Our Flood Insurance Needs Repairs. Can We Fix It?
After Hurricane Harvey, Houston property owners joined the millions of Americans with uninsured losses. The National Flood Insurance Program isn’t giving the rest of us a reason to “buy in” anytime soon.
Flood. Repair. Repeat. This mantra — echoed by many homeowners in flood-risk areas — is most apparent in the records of the National Flood Insurance Program (NFIP). In Spring, Tex., for example, a home worth $42,024 has been repaired 19 times. These repairs come out to $912,732, nearly 22 times the home’s value.
Still, more Americans are risking uninsured damages rather than buying into an NFIP plan. Initial estimates have around 70% of Hurricane Harvey damages going uninsured. In a time when it’s needed more than ever, our country’s flood insurance is failing.
Current NFIP plans leave consumers with inadequate coverage, often at rates too expensive for them to buy. And a weak infrastructure doesn’t do the program any favors. Rapid development continues to outpace proper flood maps, making assessments of flood risk overwhelmingly disproportionate.
Developers understand these risks just as well as they ignore them. Subsidies given in the name of growth are more often used on repairs. As such, shoot-from-the hip investments from developers face few consequences, even in high-risk and poorly assessed areas.
Originally, policyholder premiums were designed to keep the program afloat. But poor coverage offers little incentive to insure. To pay the bills, the NFIP raised premiums, offering consumers even less of a reason to sign up.
This cycle of high costs and low participation has led the program to rely on large-scale bailouts and debt forgiveness. This year, Congress has already agreed to forgive the program’s $16 billion debt—a figure that excludes the billions pouring into Houston now and in years to come.
As it stands, the NFIP offers next to no benefit for its policyholders, the very people it’s designed to help.
Facing such a predicament, we might tend toward scrapping the program entirely, relying instead on private markets to take its place more effectively. This idea has gained traction, largely among fiscal conservatives.
No doubt, the agency’s subsidies are misguided, and its mounting debts continue to burden taxpayers. But there is little sense in destroying a program that is desperately needed in times of disaster (which are becoming more frequent by the month). Not to mention, private insurers can drop clients before hurricane season to limit their losses, a growingly common (and completely legal) maneuver. As such, blind faith in the private insurance market doesn’t exactly constitute a ‘plan’ in its own right.
So, if we’re not clicking the detonator just yet, where do we go from here?
Researchers at the Center for Climate and Energy Solutions (C2ES) have, at the very least, offered a proposal to keep the program alive.

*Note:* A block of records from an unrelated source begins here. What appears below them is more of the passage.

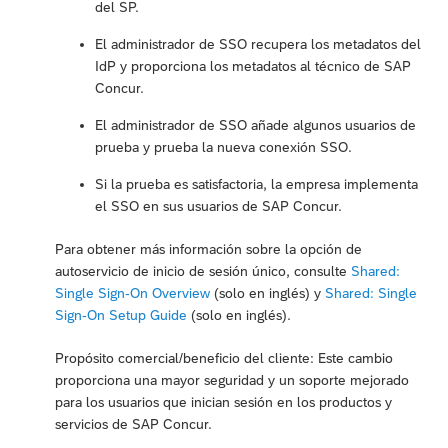
del SP.
El administrador de SSO recupera los metadatos del
IdP y proporciona los metadatos al técnico de SAP
Concur.
El administrador de SSO añade algunos usuarios de
prueba y prueba la nueva conexión SSO.
Si la prueba es satisfactoria, la empresa implementa
el SSO en sus usuarios de SAP Concur.
Para obtener más información sobre la opción de
autoservicio de inicio de sesión único, consulte
Shared:
Single Sign-On Overview
(solo en inglés) y
Shared: Single
Sign-On Setup Guide
(solo en inglés).
Propósito comercial/beneficio del cliente: Este cambio
proporciona una mayor seguridad y un soporte mejorado
para los usuarios que inician sesión en los productos y
servicios de SAP Concur.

Their plan would first adjust premiums to reflect the true risk of each property, with assessments beginning in known high-risk areas. Without proper premiums, the NFIP cannot survive. No doubt, increased premiums would immediately burden policyholders. But they wouldn’t go without help.
Policyholders would become the first priority of government subsidies. That is, the primary recipient of taxpayer dollars would be poorer, insured residents—often in their own zip code or town.
Plans with longer terms would also sustain the program into the future. Many residents buy flood insurance after a disaster. And if a disaster doesn’t occur in the near future, they don’t renew their policies. In other words, they incur the cost of uninsured losses up front, pay for flood insurance after a flood, and abandon their policies before the next disaster comes.
A long-term plan is not without its risks, though. An unreliable climate makes flood prediction a difficult task. A homeowner who buys insurance and sees a flood-less decade, for example, could be left with excessively high premiums that are not worth the risk she’s insuring against.
But incentives for mitigating measures would offer security for the NFIP and its policyholders. The C2ES plan would incentivize property owners to make improvements to their at-risk properties before flooding occurs. Residents who take out loans for improvements would receive a discount greater than the annual cost of their loan. This loan discount would incentivize even greater participation.
Certainly, a plan with so many contingent elements would be difficult to put in place as it stands. Countless re-workings and feasibility studies are necessary, and we are a long way from knowing the true merit of the C2ES plan.
But the Center for Climate and Energy Solutions is offering something desperately needed: the prospect of a way forward.
American flood insurance is in trouble, and without such proposals, it could drown.